ABOUT THIS EXERCISE:
Pictures in the data must not be copied, but everything else should be output exactly.
::: SOURCE DATA
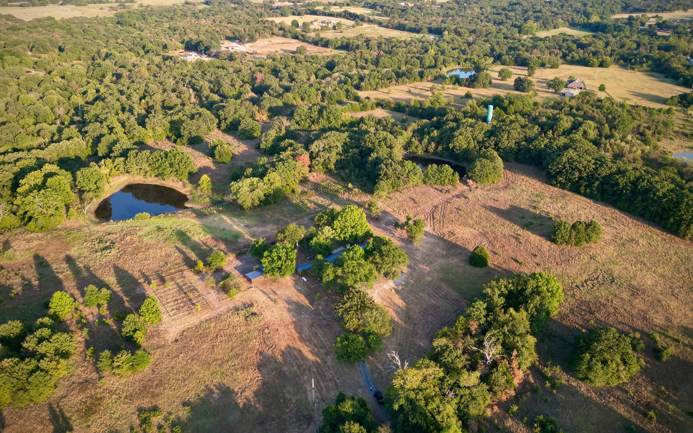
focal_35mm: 28
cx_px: 343
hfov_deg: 66.5
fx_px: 529
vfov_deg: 44.4
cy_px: 188
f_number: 1.7
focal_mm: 6.72
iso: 140
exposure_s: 1/125
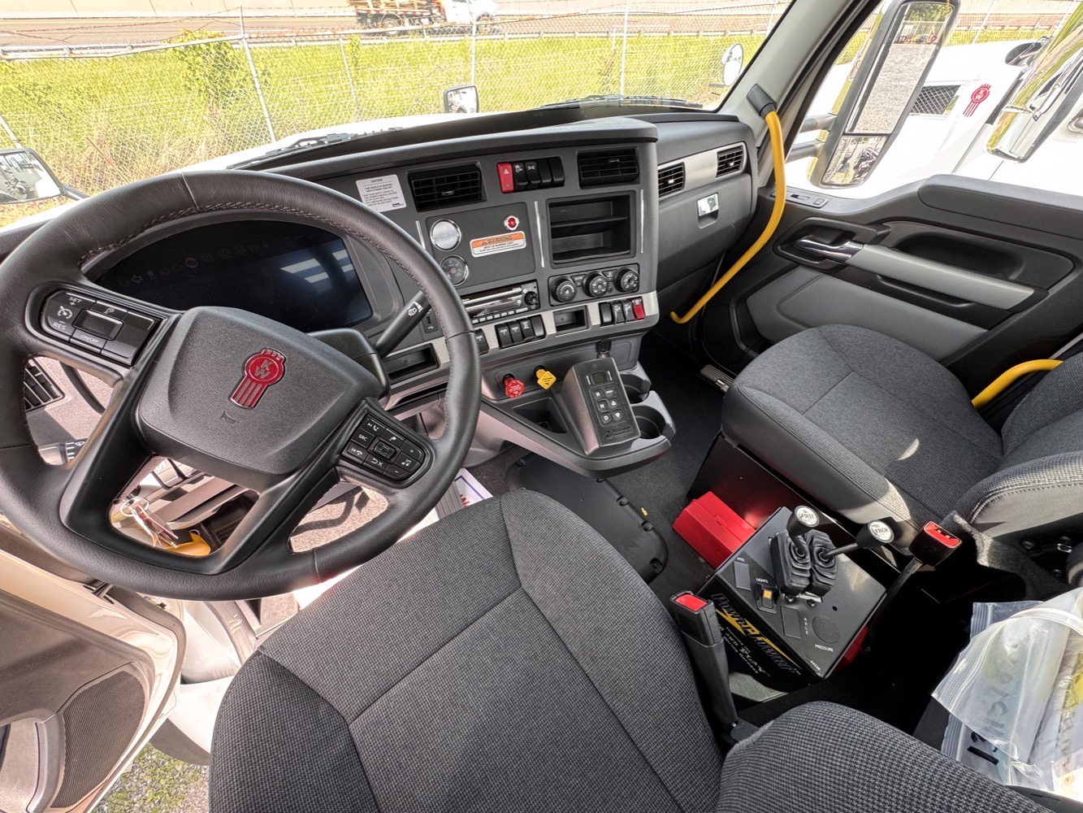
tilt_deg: -46.7
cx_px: 542
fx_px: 438
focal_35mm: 14
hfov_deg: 102.1
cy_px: 406
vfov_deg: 85.7
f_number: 2.2
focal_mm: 2.22
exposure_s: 1/99
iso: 160
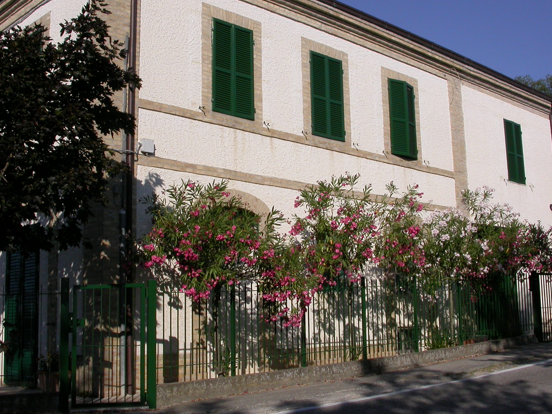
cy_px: 172
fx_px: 734
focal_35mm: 46
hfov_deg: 41.2
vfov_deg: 31.5
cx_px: 260
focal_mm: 7.85
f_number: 7.5
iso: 100
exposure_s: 1/544
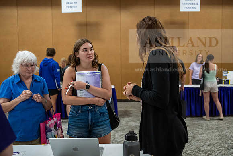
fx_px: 246
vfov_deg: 35.1
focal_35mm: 38
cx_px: 116
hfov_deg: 50.7
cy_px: 78
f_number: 3.2
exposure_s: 1/200
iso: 2500
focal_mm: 38
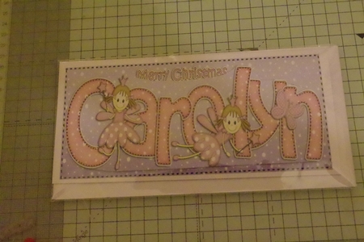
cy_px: 121
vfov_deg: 26.5
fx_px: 516
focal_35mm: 51
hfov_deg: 38.9
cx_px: 182
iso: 25600
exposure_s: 1/500
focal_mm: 34
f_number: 7.1
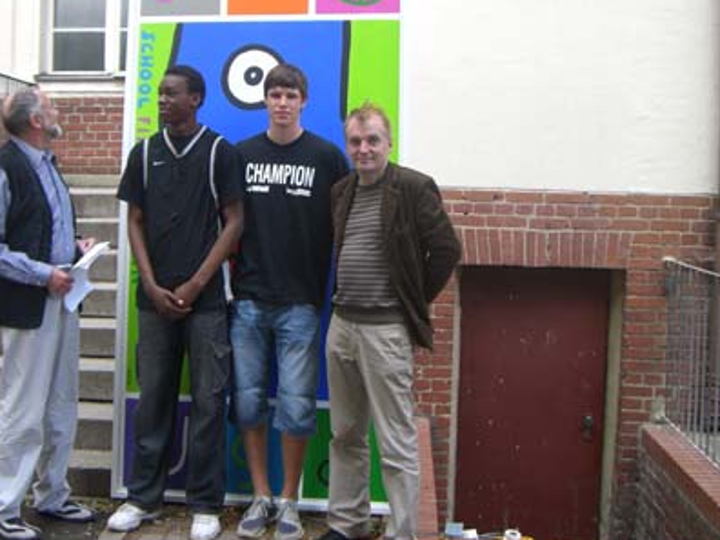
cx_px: 305
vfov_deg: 30.2
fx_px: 998
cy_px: 205
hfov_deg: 39.6
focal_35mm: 48
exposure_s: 1/160
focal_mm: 6.2
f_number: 2.7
::::::
SOLUTION TO THE PROBLEM:
focal_35mm: 28
cx_px: 343
hfov_deg: 66.5
fx_px: 529
vfov_deg: 44.4
cy_px: 188
f_number: 1.7
focal_mm: 6.72
iso: 140
exposure_s: 1/125
tilt_deg: -46.7
cx_px: 542
fx_px: 438
focal_35mm: 14
hfov_deg: 102.1
cy_px: 406
vfov_deg: 85.7
f_number: 2.2
focal_mm: 2.22
exposure_s: 1/99
iso: 160
cy_px: 172
fx_px: 734
focal_35mm: 46
hfov_deg: 41.2
vfov_deg: 31.5
cx_px: 260
focal_mm: 7.85
f_number: 7.5
iso: 100
exposure_s: 1/544
fx_px: 246
vfov_deg: 35.1
focal_35mm: 38
cx_px: 116
hfov_deg: 50.7
cy_px: 78
f_number: 3.2
exposure_s: 1/200
iso: 2500
focal_mm: 38
cy_px: 121
vfov_deg: 26.5
fx_px: 516
focal_35mm: 51
hfov_deg: 38.9
cx_px: 182
iso: 25600
exposure_s: 1/500
focal_mm: 34
f_number: 7.1
cx_px: 305
vfov_deg: 30.2
fx_px: 998
cy_px: 205
hfov_deg: 39.6
focal_35mm: 48
exposure_s: 1/160
focal_mm: 6.2
f_number: 2.7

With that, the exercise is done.